:: Material for this exercise ::
------------------------------

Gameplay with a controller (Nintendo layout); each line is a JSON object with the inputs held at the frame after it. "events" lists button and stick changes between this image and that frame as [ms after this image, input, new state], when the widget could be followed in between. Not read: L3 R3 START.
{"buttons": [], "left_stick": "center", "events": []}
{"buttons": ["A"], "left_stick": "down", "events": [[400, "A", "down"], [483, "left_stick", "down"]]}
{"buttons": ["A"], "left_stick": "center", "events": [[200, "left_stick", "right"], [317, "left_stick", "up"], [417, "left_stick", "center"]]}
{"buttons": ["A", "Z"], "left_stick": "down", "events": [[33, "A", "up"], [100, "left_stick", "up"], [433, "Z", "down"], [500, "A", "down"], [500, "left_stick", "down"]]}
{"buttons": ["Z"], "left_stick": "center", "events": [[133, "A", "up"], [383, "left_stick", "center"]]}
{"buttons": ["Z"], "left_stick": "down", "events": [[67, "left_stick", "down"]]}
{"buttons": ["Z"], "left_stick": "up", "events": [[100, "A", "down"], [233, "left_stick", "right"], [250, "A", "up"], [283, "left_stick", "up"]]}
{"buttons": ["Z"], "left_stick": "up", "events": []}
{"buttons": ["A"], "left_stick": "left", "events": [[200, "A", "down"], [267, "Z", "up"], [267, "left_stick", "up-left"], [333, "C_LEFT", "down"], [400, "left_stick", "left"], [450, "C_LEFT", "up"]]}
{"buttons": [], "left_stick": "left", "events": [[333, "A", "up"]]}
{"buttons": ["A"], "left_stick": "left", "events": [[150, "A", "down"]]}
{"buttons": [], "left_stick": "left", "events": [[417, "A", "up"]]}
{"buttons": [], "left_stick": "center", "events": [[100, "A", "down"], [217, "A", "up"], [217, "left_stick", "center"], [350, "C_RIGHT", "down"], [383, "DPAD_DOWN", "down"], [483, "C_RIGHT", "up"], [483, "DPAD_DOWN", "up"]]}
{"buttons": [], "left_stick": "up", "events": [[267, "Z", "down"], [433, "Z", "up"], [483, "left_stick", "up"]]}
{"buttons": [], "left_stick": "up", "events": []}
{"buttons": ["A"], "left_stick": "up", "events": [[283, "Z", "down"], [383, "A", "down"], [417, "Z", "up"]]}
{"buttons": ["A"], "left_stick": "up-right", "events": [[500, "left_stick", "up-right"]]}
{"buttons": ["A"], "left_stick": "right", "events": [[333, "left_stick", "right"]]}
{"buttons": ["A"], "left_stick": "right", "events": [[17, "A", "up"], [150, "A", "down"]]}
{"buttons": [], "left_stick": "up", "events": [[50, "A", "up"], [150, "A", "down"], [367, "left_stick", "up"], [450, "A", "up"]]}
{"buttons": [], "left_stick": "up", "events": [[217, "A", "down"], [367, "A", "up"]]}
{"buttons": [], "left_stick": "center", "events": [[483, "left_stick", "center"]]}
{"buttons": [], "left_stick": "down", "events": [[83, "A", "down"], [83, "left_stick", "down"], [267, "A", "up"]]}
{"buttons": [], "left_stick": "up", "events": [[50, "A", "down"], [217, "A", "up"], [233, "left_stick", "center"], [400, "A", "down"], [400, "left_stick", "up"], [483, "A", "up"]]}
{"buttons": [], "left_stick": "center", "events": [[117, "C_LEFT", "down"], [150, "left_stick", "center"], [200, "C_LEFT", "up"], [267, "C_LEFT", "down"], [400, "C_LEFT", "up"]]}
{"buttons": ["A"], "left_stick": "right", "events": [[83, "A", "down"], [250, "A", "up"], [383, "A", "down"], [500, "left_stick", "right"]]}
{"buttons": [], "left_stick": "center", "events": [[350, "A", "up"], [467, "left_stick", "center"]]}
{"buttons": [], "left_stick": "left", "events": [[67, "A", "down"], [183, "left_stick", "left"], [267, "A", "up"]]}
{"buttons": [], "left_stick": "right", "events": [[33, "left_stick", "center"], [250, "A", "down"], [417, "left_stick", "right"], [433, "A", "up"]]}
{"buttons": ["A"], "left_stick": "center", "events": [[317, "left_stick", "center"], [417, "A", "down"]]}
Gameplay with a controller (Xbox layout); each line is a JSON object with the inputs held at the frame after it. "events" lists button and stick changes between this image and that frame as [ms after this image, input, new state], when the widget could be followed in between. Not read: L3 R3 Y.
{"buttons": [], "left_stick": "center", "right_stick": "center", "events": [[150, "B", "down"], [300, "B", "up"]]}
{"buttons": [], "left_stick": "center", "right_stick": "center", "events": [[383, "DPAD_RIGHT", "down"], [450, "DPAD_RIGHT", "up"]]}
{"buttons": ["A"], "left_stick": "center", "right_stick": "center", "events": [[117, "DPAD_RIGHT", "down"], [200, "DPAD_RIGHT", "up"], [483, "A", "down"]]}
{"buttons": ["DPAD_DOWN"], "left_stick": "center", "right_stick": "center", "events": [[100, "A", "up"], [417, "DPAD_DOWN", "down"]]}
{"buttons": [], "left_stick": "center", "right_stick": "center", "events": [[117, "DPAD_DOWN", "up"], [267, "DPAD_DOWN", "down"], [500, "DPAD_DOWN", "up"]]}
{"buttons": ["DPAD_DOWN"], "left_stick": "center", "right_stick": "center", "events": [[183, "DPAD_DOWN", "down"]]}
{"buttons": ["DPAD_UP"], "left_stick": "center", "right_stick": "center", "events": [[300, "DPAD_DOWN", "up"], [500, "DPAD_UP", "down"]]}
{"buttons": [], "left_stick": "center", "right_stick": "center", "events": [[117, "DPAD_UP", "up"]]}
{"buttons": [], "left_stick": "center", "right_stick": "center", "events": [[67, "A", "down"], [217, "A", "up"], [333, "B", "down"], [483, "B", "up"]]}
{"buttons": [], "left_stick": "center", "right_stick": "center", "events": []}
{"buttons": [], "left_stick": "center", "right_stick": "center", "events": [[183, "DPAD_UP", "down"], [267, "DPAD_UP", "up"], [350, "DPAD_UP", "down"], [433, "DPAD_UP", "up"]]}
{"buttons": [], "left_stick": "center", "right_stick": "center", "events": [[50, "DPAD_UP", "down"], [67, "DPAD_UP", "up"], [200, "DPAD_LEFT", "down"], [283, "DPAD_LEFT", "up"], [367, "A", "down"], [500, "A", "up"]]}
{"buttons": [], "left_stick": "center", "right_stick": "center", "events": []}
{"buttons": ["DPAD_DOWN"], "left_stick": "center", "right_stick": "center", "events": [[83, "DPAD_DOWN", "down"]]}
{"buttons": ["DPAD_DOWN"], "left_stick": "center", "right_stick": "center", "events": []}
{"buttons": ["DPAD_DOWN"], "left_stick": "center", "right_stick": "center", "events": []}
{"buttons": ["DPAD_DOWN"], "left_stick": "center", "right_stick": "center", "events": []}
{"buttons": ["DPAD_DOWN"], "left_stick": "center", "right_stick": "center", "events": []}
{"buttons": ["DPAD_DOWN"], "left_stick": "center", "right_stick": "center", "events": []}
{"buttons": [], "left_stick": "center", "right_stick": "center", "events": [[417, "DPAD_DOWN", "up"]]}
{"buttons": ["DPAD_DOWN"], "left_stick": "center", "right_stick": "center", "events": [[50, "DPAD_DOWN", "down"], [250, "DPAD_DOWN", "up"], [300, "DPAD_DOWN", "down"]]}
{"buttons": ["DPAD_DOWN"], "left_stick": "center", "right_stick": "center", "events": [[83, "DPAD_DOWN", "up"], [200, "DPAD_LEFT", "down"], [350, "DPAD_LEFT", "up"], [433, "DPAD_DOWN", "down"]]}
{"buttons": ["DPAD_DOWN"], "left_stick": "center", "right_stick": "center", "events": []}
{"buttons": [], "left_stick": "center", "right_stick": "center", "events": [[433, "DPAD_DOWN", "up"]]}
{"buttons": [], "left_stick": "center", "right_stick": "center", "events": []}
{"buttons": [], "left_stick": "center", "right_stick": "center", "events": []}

------------------------------

:: Problem requirements ::
Copy out every line of the entries where the string "state" shows up.

:: Output of the task ::
Gameplay with a controller (Nintendo layout); each line is a JSON object with the inputs held at the frame after it. "events" lists button and stick changes between this image and that frame as [ms after this image, input, new state], when the widget could be followed in between. Not read: L3 R3 START.
Gameplay with a controller (Xbox layout); each line is a JSON object with the inputs held at the frame after it. "events" lists button and stick changes between this image and that frame as [ms after this image, input, new state], when the widget could be followed in between. Not read: L3 R3 Y.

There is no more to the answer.